§ **DONNÉES ENREGISTRÉES**
────────
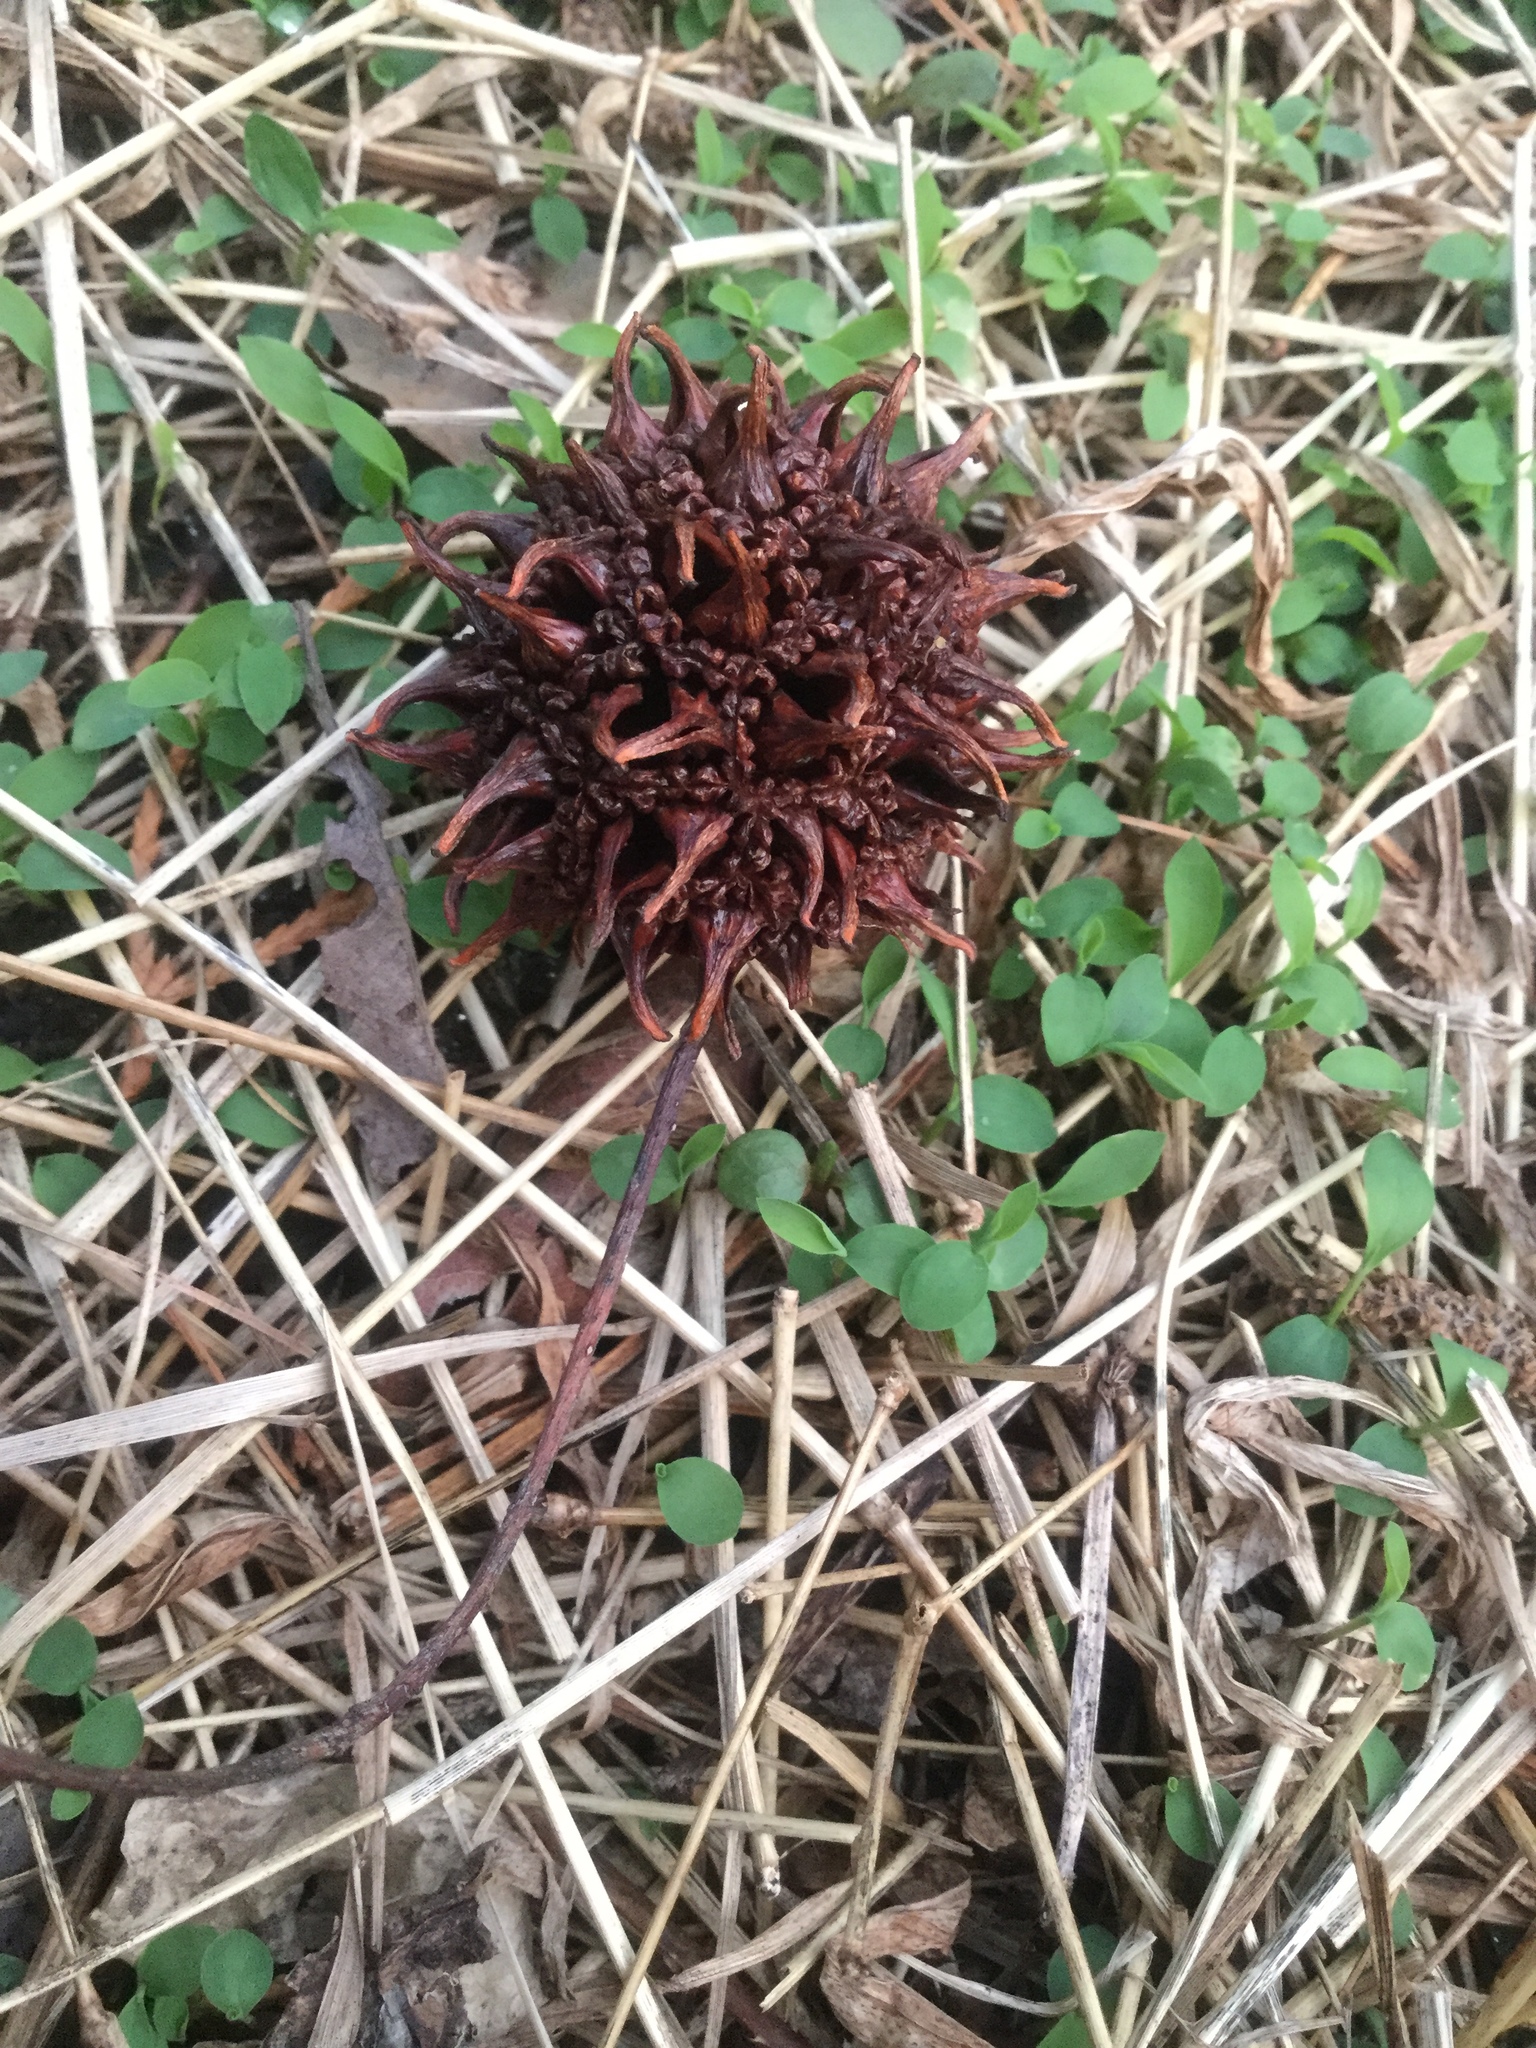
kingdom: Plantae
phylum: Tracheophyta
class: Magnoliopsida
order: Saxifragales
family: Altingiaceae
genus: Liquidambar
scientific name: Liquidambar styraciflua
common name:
────────
§ **TÂCHE À RÉALISER**
Recopiez à l'identique toutes les lignes ci-dessus, sans reprendre les images, s'il vous plaît.

§ **LE RÉSULTAT**
kingdom: Plantae
phylum: Tracheophyta
class: Magnoliopsida
order: Saxifragales
family: Altingiaceae
genus: Liquidambar
scientific name: Liquidambar styraciflua
common name:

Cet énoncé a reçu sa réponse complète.